Document extract:
Paul: So, data cleansing is helpful to remove sentences that aren’t useful or adding any context to sentences. You mentioned you tried various models to see which produced the best results?
Mauricio: The visuals below are some examples of the scoring we developed to evaluate model performance. We tested and scored multiple variations of BERT. While each model is trained in a different way and has different structures and advantages, the highest-scoring models signal the highest performance at identifying and grouping similar sentences for our use case.
<<< Start >>>
Figure 1: Example of graphs representing sentence similarity grouping performance
<<< End >>>
<<< Start >>>
Figure 2: Example scores of neural network model performance
<<< End >>>
Where are neural networks heading?
Paul: Thanks, Mark and Mauricio, for sharing these innovative use cases and techniques. Neural network applications are helping us solve more challenges encountered in traditional statistical techniques. They’re better at understanding the user query and identifying the best matching sentences or paragraphs within a vast database of documents to return relevant answers. Instead of just displaying a list of documents containing the keyword, we can take the user straight to a specific sentence within the document, making the search much more useful and productive.
We’re turning this work into end-to-end sentence search capabilities with all components packaged together. These neural-network-enabled solutions would be beneficial for question/answer applications handling highly curated, complex documents, such as procedures, policies, manuals, and more. With advancements being made to current models at a fast pace, I expect that neural networks will become an essential technology in modern enterprise data-driven use cases.

Given data:
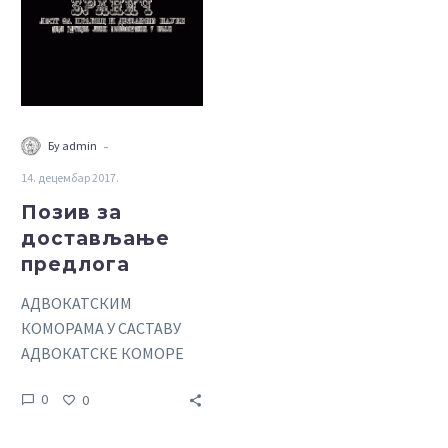
предлога
-
Бy admin
14. децембар 2017.
Позив за
достављање
предлога
АДВОКАТСКИМ
КОМОРАМА У САСТАВУ
АДВОКАТСКЕ КОМОРЕ
СРБИЈЕ Поштоване
0
0
колеге, Управни одбор
Адвокатске коморе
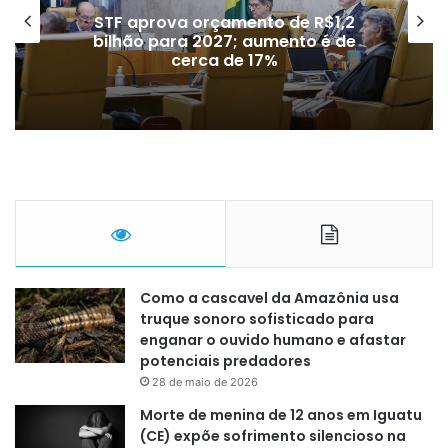
STF aprova orçamento de R$1,2
bilhão para 2027; aumento é de
cerca de 17%
Como a cascavel da Amazônia usa
truque sonoro sofisticado para
enganar o ouvido humano e afastar
potenciais predadores
28 de maio de 2026
Morte de menina de 12 anos em Iguatu
(CE) expõe sofrimento silencioso na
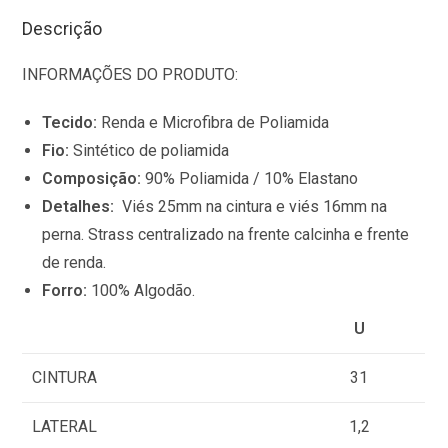
Descrição
INFORMAÇÕES DO PRODUTO:
Tecido:
Renda e Microfibra de Poliamida
Fio:
Sintético de poliamida
Composição:
90% Poliamida / 10% Elastano
Detalhes:
Viés 25mm na cintura e viés 16mm na
perna. Strass centralizado na frente calcinha e frente
de renda.
Forro:
100% Algodão.
U
CINTURA
31
LATERAL
1,2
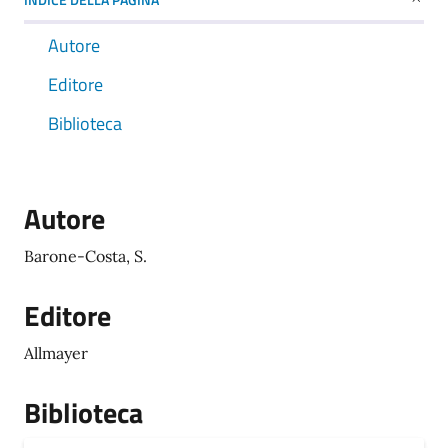
Autore
Editore
Biblioteca
Autore
Barone-Costa, S.
Editore
Allmayer
Biblioteca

Tasks for this exercise:
**a)** In the interview excerpt about neural networks, which model did the team test and score multiple variations of?
**b)** Copy a passage from the interview excerpt about neural networks word for word, beginning at the words "Paul: So, data" and stopping after the words "our use case.".
The records were taken from a separate source and are not connected to the interview excerpt about neural networks.

Answer section:
**a)** BERT

**b)**
Paul: So, data cleansing is helpful to remove sentences that aren’t useful or adding any context to sentences. You mentioned you tried various models to see which produced the best results?
Mauricio: The visuals below are some examples of the scoring we developed to evaluate model performance. We tested and scored multiple variations of BERT. While each model is trained in a different way and has different structures and advantages, the highest-scoring models signal the highest performance at identifying and grouping similar sentences for our use case.